> _WHAT YOU ARE ASKED TO DO_
Take from the entries below the stretch from the line with "わからない｣という方、お気軽にご相談ください。" through the line with "Januar 2023", and return it exactly, leaving the pictures out.

> _TASK MATERIAL_
+++
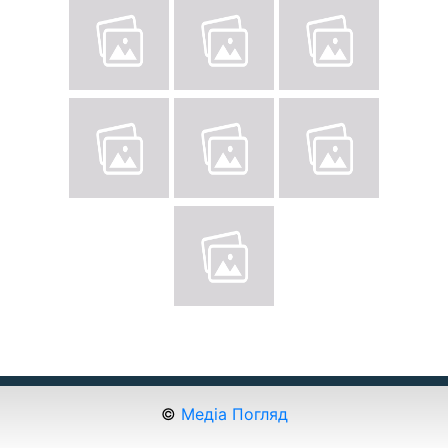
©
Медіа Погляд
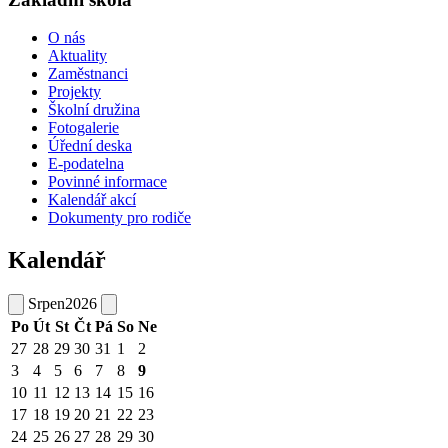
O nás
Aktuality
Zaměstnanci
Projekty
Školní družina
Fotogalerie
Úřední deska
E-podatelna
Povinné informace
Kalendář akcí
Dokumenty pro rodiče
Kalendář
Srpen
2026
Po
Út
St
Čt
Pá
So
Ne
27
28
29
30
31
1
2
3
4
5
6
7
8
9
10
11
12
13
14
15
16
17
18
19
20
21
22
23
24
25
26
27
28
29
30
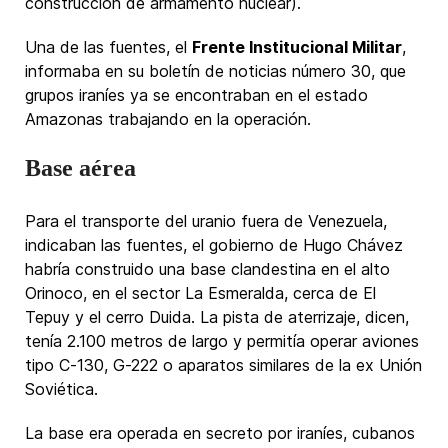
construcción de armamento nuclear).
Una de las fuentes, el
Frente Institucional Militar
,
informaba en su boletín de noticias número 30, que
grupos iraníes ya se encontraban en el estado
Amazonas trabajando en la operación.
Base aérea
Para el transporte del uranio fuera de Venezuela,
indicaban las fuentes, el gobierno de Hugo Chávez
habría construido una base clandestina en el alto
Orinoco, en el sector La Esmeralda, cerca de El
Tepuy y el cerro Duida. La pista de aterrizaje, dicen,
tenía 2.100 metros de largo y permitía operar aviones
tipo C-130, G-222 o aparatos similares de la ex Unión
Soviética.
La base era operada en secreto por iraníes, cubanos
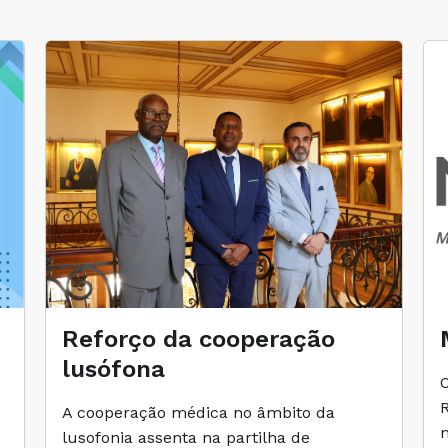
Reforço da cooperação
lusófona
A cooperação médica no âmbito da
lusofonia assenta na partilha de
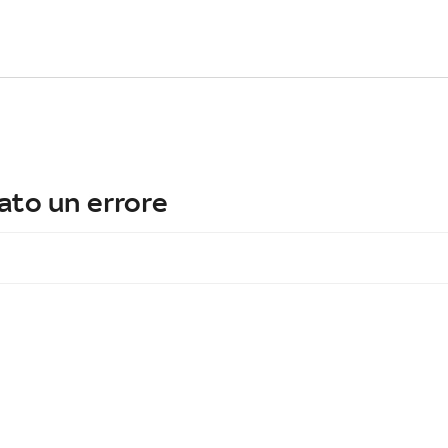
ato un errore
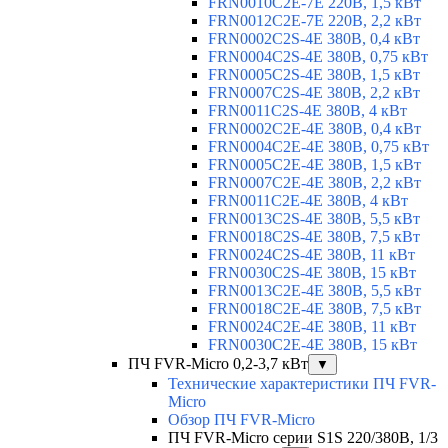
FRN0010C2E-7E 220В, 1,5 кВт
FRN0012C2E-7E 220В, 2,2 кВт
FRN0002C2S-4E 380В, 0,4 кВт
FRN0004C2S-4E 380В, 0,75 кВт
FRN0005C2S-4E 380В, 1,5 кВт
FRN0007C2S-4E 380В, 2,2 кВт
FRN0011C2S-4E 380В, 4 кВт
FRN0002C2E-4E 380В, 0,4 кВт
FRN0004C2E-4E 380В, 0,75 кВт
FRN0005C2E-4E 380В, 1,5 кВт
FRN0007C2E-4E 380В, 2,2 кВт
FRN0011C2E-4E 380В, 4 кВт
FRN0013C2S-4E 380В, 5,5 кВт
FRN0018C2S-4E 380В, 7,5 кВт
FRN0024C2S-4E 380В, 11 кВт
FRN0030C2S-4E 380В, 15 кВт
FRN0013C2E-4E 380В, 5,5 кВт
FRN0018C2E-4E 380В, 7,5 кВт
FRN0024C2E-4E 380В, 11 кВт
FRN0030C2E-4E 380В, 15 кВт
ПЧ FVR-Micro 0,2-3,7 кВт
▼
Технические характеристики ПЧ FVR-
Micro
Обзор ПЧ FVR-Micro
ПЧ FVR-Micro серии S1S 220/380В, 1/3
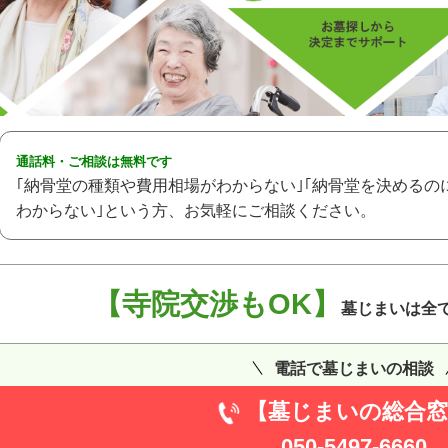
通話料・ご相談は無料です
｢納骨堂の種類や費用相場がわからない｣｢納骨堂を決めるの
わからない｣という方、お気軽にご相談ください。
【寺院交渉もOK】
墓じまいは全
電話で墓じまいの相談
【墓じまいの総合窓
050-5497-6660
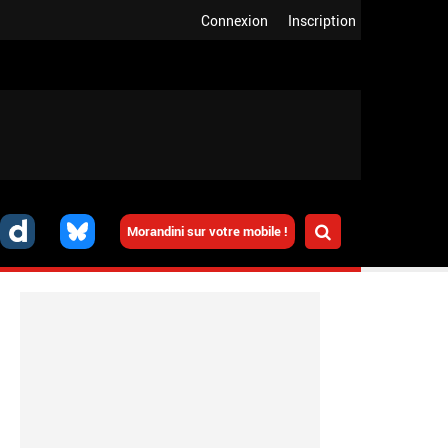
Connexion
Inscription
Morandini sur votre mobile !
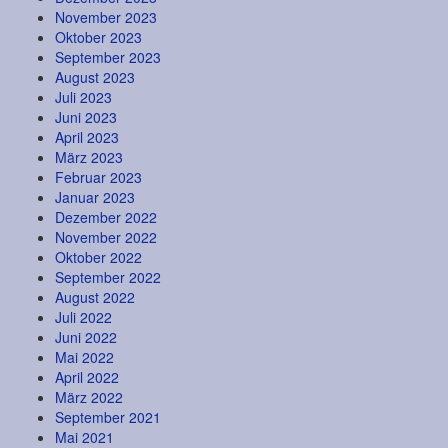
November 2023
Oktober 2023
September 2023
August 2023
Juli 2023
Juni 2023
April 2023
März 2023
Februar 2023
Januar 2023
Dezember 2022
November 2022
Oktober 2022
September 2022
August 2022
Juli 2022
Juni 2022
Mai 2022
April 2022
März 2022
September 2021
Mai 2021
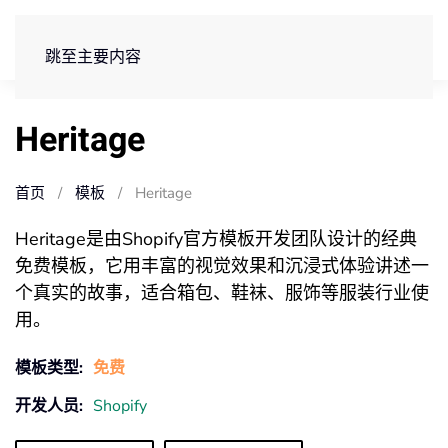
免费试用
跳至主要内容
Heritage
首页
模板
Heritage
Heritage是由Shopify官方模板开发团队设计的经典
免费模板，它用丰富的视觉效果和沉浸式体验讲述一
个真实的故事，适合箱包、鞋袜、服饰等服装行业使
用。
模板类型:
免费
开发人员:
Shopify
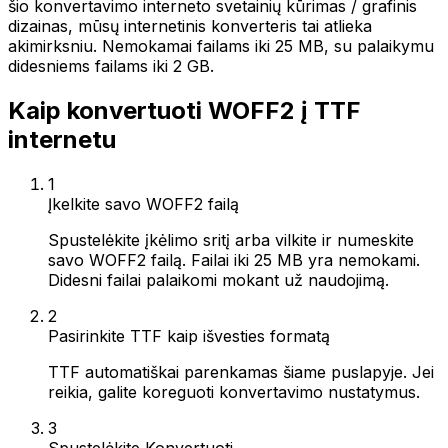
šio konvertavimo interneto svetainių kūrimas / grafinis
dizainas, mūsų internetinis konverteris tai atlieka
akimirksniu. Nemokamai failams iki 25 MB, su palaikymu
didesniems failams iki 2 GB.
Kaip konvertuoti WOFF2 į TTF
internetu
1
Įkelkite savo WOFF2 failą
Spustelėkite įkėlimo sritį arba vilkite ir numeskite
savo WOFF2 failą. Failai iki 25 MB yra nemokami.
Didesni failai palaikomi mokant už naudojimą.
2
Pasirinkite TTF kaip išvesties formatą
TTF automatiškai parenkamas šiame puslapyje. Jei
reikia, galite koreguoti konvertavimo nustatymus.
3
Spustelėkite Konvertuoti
+++
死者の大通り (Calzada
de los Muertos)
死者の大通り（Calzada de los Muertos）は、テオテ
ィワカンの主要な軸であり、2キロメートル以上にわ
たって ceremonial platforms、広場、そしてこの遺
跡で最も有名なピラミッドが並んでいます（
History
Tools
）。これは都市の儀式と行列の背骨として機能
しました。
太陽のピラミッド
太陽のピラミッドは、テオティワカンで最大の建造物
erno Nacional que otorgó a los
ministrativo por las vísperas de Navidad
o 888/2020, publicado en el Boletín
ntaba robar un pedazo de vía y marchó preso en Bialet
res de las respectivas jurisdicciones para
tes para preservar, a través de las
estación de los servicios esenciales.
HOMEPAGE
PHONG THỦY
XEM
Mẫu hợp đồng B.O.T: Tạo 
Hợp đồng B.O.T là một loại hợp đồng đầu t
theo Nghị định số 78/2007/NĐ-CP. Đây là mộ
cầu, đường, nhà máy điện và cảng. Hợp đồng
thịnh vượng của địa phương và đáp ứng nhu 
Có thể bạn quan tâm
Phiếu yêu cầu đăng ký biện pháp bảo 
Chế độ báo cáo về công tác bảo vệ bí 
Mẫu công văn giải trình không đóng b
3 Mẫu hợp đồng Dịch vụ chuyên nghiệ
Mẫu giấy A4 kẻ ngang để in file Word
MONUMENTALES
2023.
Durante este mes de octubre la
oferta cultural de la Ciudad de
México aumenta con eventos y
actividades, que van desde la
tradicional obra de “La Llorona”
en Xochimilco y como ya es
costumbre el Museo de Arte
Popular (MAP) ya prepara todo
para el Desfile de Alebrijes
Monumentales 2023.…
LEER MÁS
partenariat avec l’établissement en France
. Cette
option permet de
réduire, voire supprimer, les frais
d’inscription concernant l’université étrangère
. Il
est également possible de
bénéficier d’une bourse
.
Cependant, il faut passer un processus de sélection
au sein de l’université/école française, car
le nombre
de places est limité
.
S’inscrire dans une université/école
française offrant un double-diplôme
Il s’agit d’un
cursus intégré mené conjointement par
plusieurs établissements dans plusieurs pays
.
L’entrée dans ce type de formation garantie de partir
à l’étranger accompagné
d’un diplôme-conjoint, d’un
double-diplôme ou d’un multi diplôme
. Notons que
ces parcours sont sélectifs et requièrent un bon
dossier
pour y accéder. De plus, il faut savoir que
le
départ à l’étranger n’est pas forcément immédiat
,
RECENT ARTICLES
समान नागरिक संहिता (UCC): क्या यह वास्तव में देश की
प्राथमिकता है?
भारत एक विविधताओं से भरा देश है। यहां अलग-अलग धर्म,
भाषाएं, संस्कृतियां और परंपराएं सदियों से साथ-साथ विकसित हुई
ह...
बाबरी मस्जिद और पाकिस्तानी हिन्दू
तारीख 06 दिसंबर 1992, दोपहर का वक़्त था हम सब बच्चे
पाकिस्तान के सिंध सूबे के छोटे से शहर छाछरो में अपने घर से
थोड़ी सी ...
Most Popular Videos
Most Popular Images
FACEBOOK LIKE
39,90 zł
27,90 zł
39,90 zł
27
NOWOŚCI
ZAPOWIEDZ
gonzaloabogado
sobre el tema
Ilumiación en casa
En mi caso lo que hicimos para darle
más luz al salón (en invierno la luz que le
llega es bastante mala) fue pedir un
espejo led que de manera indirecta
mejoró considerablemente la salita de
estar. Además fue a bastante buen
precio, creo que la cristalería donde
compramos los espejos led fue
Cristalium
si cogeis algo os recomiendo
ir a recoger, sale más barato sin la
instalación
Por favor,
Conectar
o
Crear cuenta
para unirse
+++
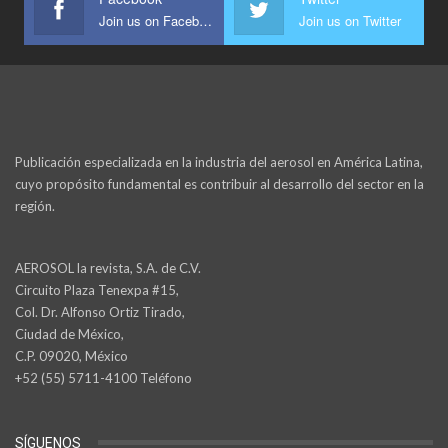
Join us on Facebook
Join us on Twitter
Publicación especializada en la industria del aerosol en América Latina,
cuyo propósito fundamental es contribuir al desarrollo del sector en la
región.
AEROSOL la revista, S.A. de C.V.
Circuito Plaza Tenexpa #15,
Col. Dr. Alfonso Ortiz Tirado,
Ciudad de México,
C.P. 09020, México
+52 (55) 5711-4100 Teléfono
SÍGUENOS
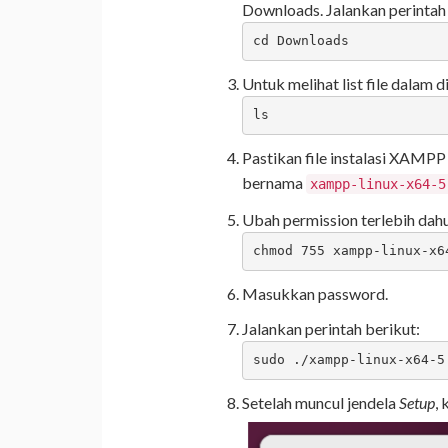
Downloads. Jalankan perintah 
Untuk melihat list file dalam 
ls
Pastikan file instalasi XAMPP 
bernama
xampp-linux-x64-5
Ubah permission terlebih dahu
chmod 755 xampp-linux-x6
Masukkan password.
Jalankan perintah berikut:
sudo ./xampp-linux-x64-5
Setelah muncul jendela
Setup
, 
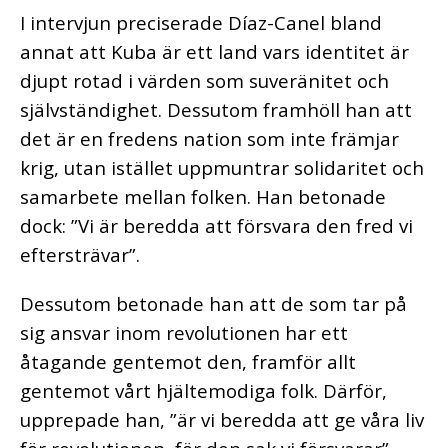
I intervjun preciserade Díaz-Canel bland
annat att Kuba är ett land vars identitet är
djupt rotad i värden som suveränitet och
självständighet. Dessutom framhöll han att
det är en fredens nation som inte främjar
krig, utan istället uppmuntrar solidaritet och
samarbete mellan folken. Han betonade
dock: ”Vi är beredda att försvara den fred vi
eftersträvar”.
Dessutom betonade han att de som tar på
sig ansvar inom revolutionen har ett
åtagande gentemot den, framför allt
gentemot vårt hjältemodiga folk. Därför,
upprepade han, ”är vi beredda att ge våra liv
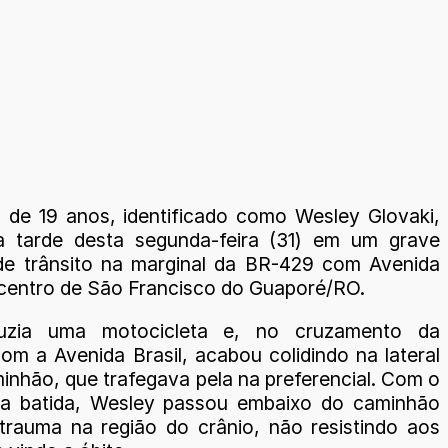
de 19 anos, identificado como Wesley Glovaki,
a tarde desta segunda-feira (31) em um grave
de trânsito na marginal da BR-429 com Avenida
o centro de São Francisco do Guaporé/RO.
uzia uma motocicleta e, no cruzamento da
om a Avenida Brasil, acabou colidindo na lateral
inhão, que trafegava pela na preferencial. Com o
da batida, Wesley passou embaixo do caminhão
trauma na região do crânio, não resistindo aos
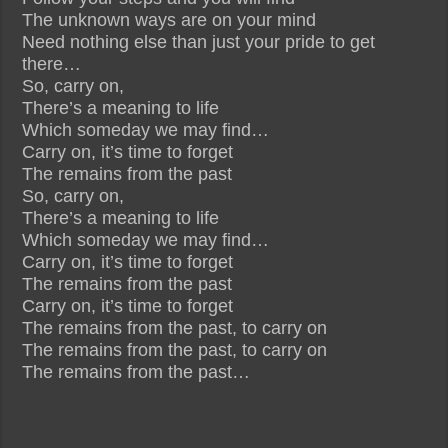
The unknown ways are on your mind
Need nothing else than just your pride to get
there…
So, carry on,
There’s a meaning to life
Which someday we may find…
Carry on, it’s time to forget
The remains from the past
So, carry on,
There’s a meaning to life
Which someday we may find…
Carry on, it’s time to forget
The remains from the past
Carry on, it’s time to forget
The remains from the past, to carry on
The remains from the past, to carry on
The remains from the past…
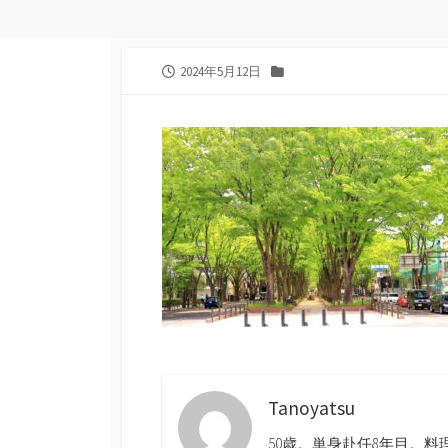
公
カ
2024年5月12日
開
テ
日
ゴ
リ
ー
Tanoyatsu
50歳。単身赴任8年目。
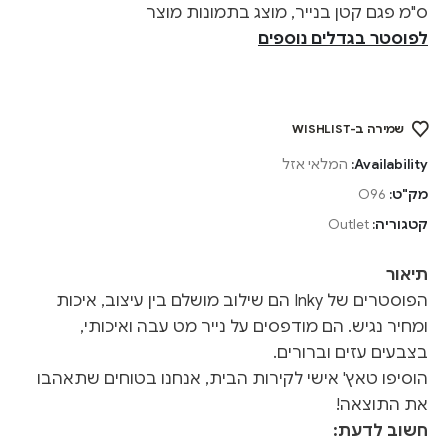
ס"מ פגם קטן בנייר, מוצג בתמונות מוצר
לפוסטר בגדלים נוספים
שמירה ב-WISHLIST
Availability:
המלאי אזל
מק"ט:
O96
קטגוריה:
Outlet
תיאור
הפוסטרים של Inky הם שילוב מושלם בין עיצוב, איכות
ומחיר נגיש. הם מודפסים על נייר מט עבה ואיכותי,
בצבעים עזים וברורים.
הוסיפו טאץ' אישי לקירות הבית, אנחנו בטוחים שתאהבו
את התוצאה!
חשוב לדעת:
+++
> _RESULT BELOW_
わからない｣という方、お気軽にご相談ください。
【寺院交渉もOK】
墓じまいは全
電話で墓じまいの相談
【墓じまいの総合窓
050-5497-6660
Connexion
Inscription
Morandini sur votre mobile !
November 2023
Oktober 2023
September 2023
August 2023
Juli 2023
Juni 2023
April 2023
März 2023
Februar 2023
Januar 2023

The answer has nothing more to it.